Embeddings from protein language models predict conservation and variant effects

The emergence of SARS-CoV-2 variants stressed the demand for tools allowing to interpret the effect of single amino acid variants (SAVs) on protein function. While Deep Mutational Scanning (DMS) sets continue to expand our understanding of the mutational landscape of single proteins, the results continue to challenge analyses. Protein Language Models (LMs) use the latest deep learning (DL) algorithms to leverage growing databases of protein sequences. These methods learn to predict missing or marked amino acids from the context of entire sequence regions. Here, we explored how to benefit from learned protein LM representations (embeddings) to predict SAV effects. Although we have failed so far to predict SAV effects directly from embeddings, this input alone predicted residue conservation almost as accurately from single sequences as using multiple sequence alignments (MSAs) with a two-state per-residue accuracy (conserved/not) of Q2=80% (embeddings) vs. 81% (ConSeq). Considering all SAVs at all residue positions predicted as conserved to affect function reached 68.6% (Q2: effect/neutral; for PMD) without optimization, compared to an expert solution such as SNAP2 (Q2=69.8).
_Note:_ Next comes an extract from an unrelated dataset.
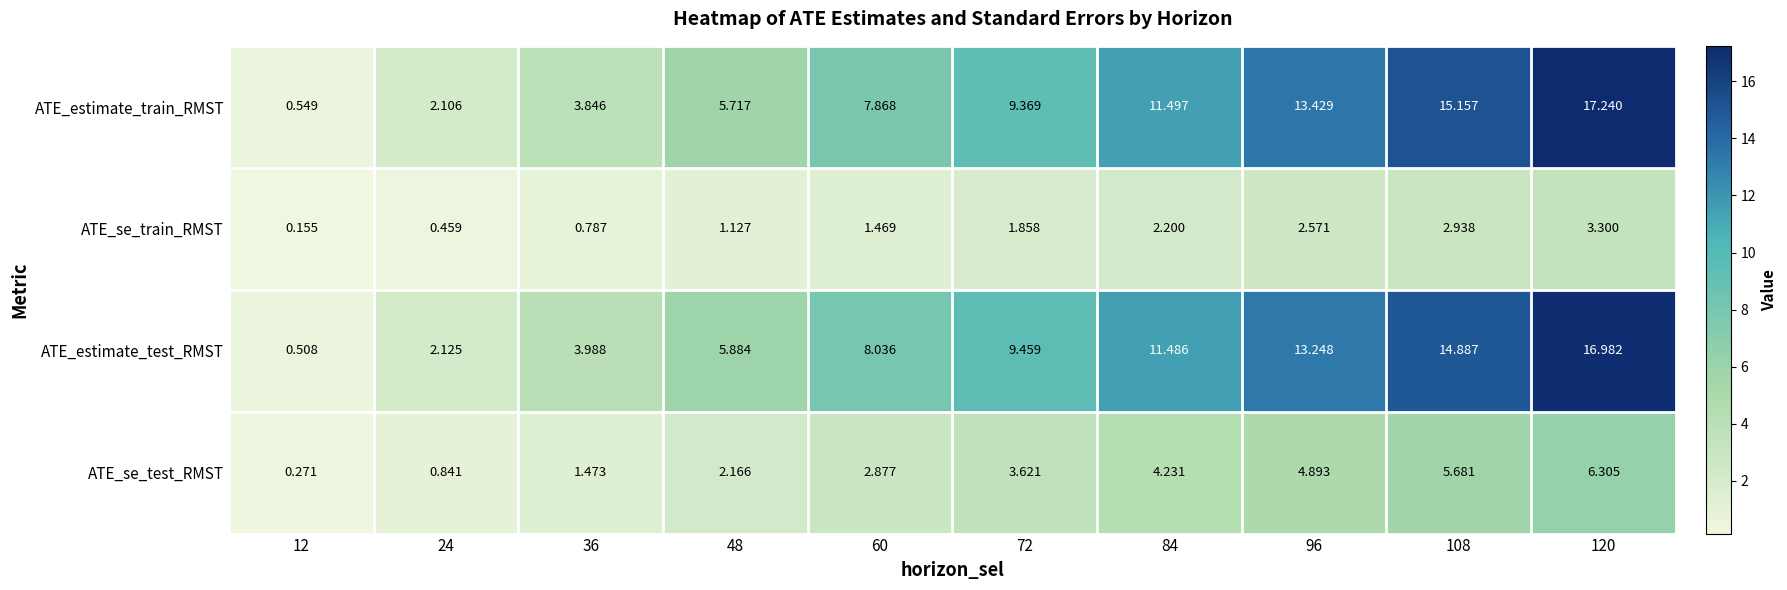

Which series has the largest total across all categories?

ATE_estimate_train_RMST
Combining predicted conservation with BLOSUM62 to obtain variant-specific binary predictions, DMS experiments of four human proteins were predicted better than by SNAP2, and better than by applying the same simplistic approach to conservation taken from ConSeq. Thus, embedding methods have become competitive with methods relying on MSAs for SAV effect prediction at a fraction of the costs in computing/energy. This allowed prediction of SAV effects for the entire human proteome (~20k proteins) within 17 minutes on a single GPU.